*** Block opens ***

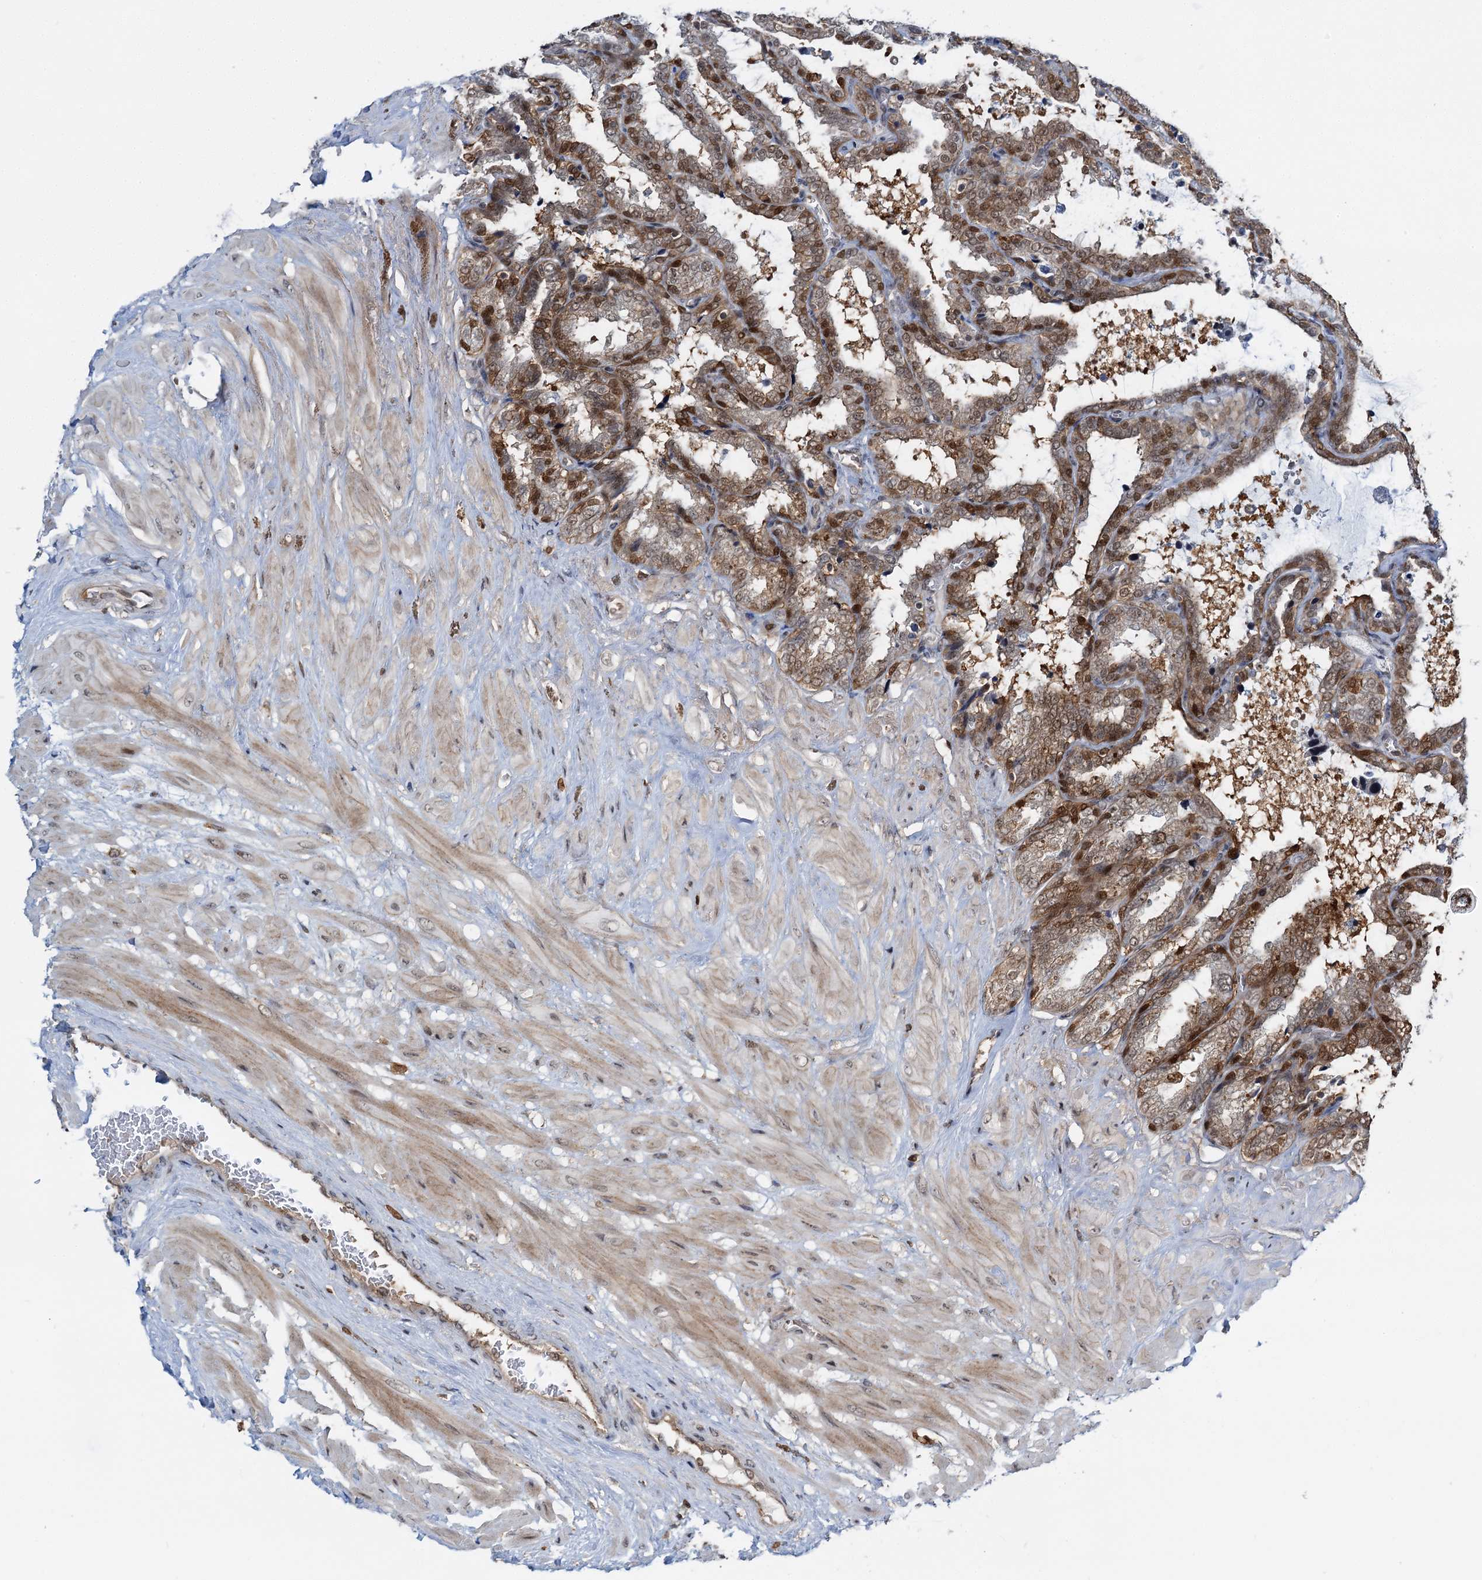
{"staining": {"intensity": "moderate", "quantity": "25%-75%", "location": "cytoplasmic/membranous,nuclear"}, "tissue": "seminal vesicle", "cell_type": "Glandular cells", "image_type": "normal", "snomed": [{"axis": "morphology", "description": "Normal tissue, NOS"}, {"axis": "topography", "description": "Seminal veicle"}], "caption": "Immunohistochemical staining of benign human seminal vesicle demonstrates moderate cytoplasmic/membranous,nuclear protein staining in approximately 25%-75% of glandular cells. Nuclei are stained in blue.", "gene": "ZNF609", "patient": {"sex": "male", "age": 46}}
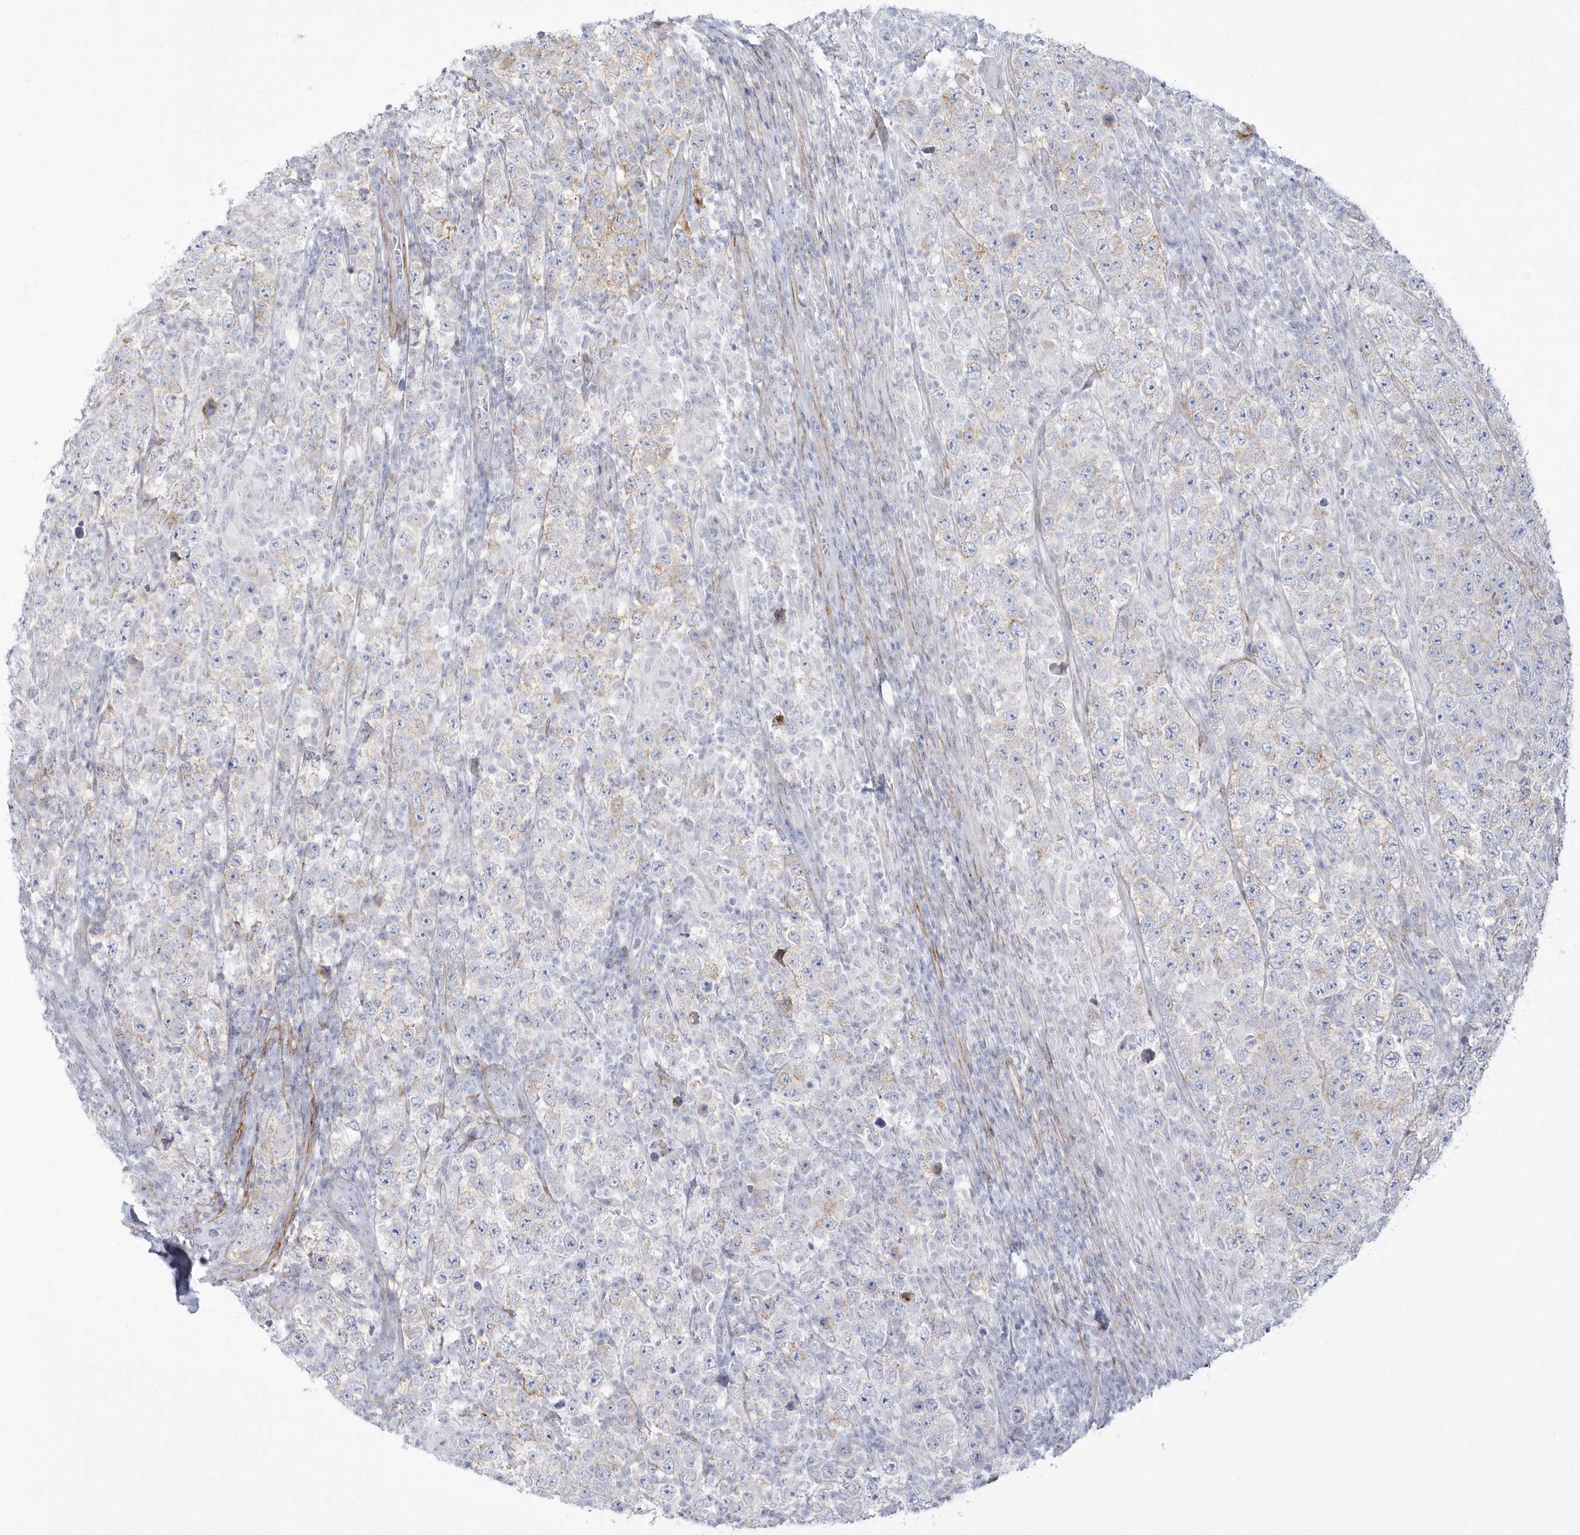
{"staining": {"intensity": "negative", "quantity": "none", "location": "none"}, "tissue": "testis cancer", "cell_type": "Tumor cells", "image_type": "cancer", "snomed": [{"axis": "morphology", "description": "Normal tissue, NOS"}, {"axis": "morphology", "description": "Urothelial carcinoma, High grade"}, {"axis": "morphology", "description": "Seminoma, NOS"}, {"axis": "morphology", "description": "Carcinoma, Embryonal, NOS"}, {"axis": "topography", "description": "Urinary bladder"}, {"axis": "topography", "description": "Testis"}], "caption": "This image is of testis seminoma stained with IHC to label a protein in brown with the nuclei are counter-stained blue. There is no staining in tumor cells.", "gene": "WDR27", "patient": {"sex": "male", "age": 41}}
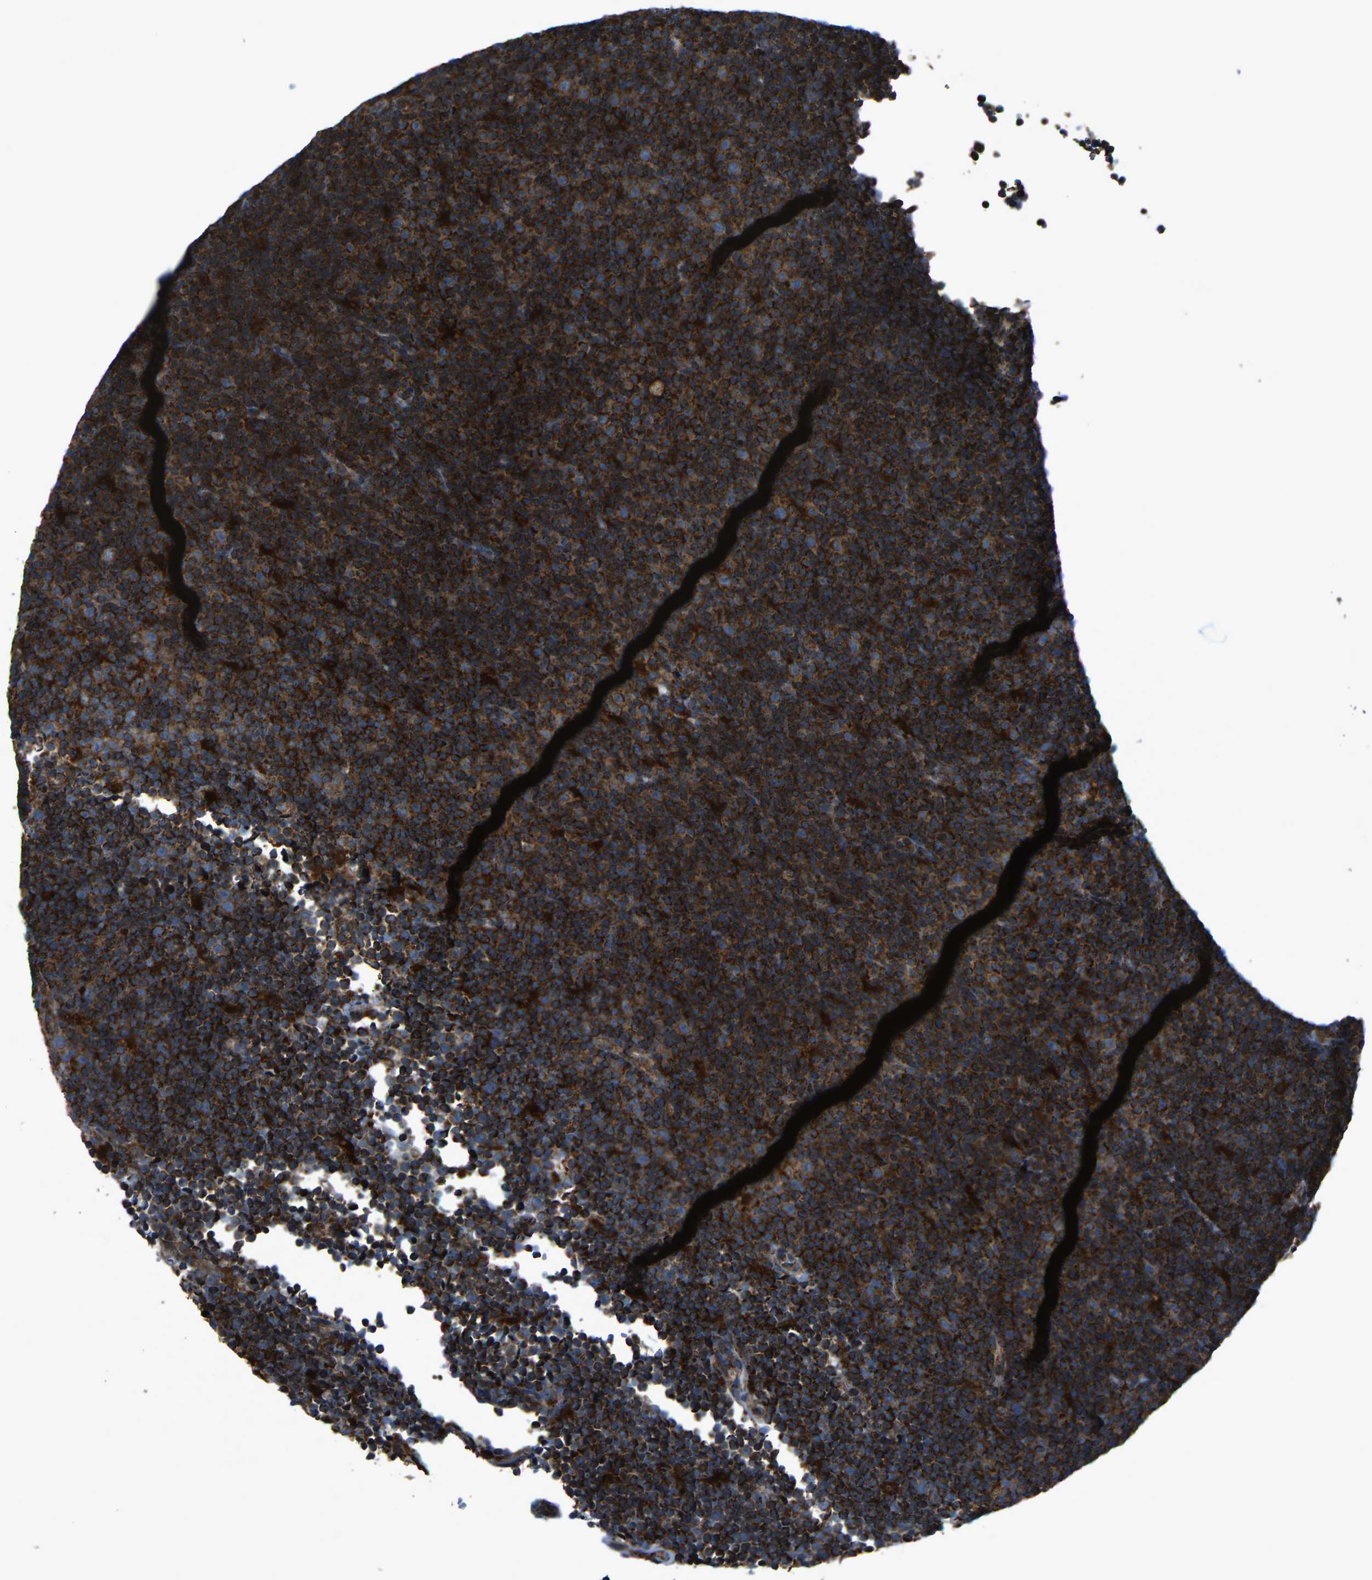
{"staining": {"intensity": "strong", "quantity": ">75%", "location": "cytoplasmic/membranous"}, "tissue": "lymphoma", "cell_type": "Tumor cells", "image_type": "cancer", "snomed": [{"axis": "morphology", "description": "Malignant lymphoma, non-Hodgkin's type, Low grade"}, {"axis": "topography", "description": "Lymph node"}], "caption": "This is a histology image of immunohistochemistry (IHC) staining of lymphoma, which shows strong expression in the cytoplasmic/membranous of tumor cells.", "gene": "AKR1A1", "patient": {"sex": "female", "age": 67}}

*** Block closes ***

WHAT THE TASK REQUIRES | Starting with the line that contains "image is of", give the lines again exactly as they appear through the last line of the data, pictures excluded.

ANSWER AREA |
{"staining": {"intensity": "negative", "quantity": "none", "location": "none"}, "tissue": "testis cancer", "cell_type": "Tumor cells", "image_type": "cancer", "snomed": [{"axis": "morphology", "description": "Normal tissue, NOS"}, {"axis": "morphology", "description": "Urothelial carcinoma, High grade"}, {"axis": "morphology", "description": "Seminoma, NOS"}, {"axis": "morphology", "description": "Carcinoma, Embryonal, NOS"}, {"axis": "topography", "description": "Urinary bladder"}, {"axis": "topography", "description": "Testis"}], "caption": "This image is of testis seminoma stained with IHC to label a protein in brown with the nuclei are counter-stained blue. There is no staining in tumor cells.", "gene": "WDR27", "patient": {"sex": "male", "age": 41}}
{"staining": {"intensity": "strong", "quantity": ">75%", "location": "cytoplasmic/membranous"}, "tissue": "lymphoma", "cell_type": "Tumor cells", "image_type": "cancer", "snomed": [{"axis": "morphology", "description": "Malignant lymphoma, non-Hodgkin's type, Low grade"}, {"axis": "topography", "description": "Lymph node"}], "caption": "This is a histology image of immunohistochemistry (IHC) staining of lymphoma, which shows strong expression in the cytoplasmic/membranous of tumor cells.", "gene": "AKR1A1", "patient": {"sex": "female", "age": 67}}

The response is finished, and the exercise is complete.